Last Sunday’s New York Times book review had a killer-good piece on writing by Jami Attenberg entitled, “It’s My Fiction, Not My Life!” Here’s how she begins:

“The panic starts in London. I’m there publicizing my last book, and at a small press lunch, my British publicist tells me that she’s just read the novel I’ve recently finished writing. She leans close to me and says, quietly, ‘You should prepare yourself for invasive publicity.’”

“Oh, dread, I remember you. There are authors who blur the boundaries between themselves and their work: Rachel Cusk, Sheila Heti and Ben Lerner come to mind. Elif Batuman has described her new novel, “The Idiot,” as a “semi-autobiographical novel.” But I’ve always found the presumption of autobiography when applied to my work a little lazy and a lot unfair.”

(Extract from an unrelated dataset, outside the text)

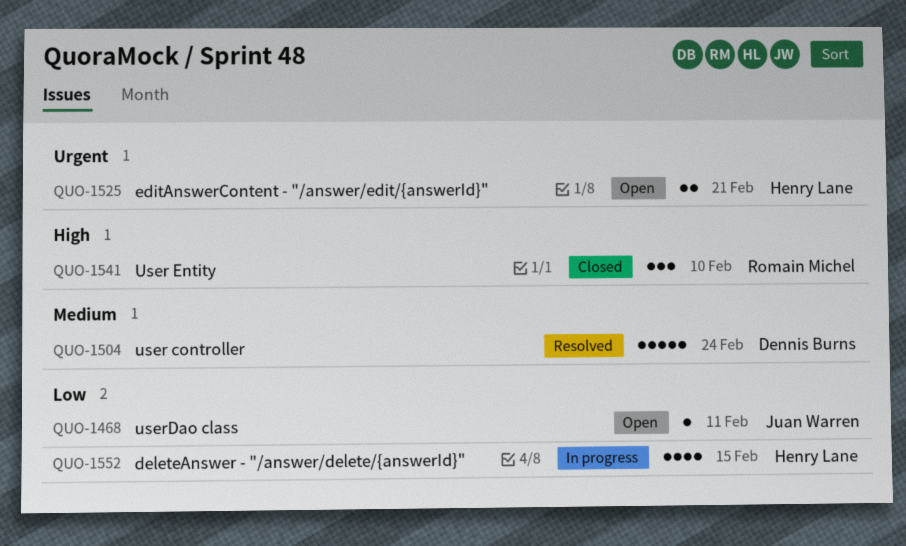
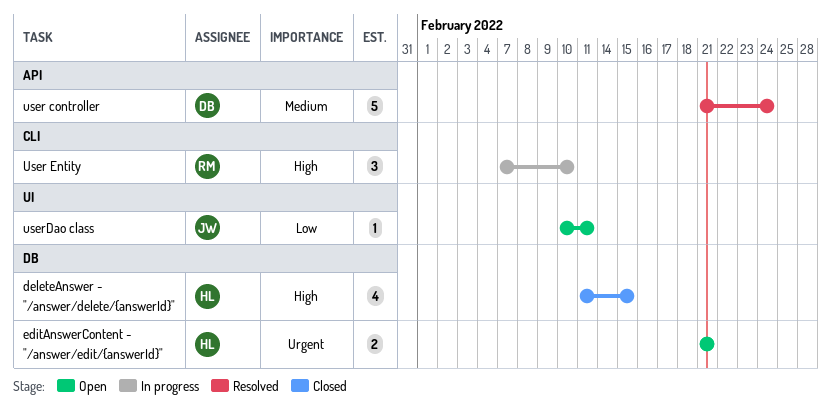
deleteAnswer - "/answer/delete/{answerId}", status: In progress -> Closed
deleteAnswer - "/answer/delete/{answerId}", priority: Low -> High
User Entity, status: Closed -> In progress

The question of autobiographical fiction seems to have been with us always. Here’s Wallace Stegner in a 1990 interview with The Paris Review: “The very fact that some of my experience goes into the book is all but inescapable, and true for almost any writer I can name. Which is real and which is invented is (a) nobody’s business, and (b) a rather silly preoccupation, and (c) impossible to answer. . . . The kind of roman à clef reading determining biographical facts in fiction is not a good way to read. Read the fiction.”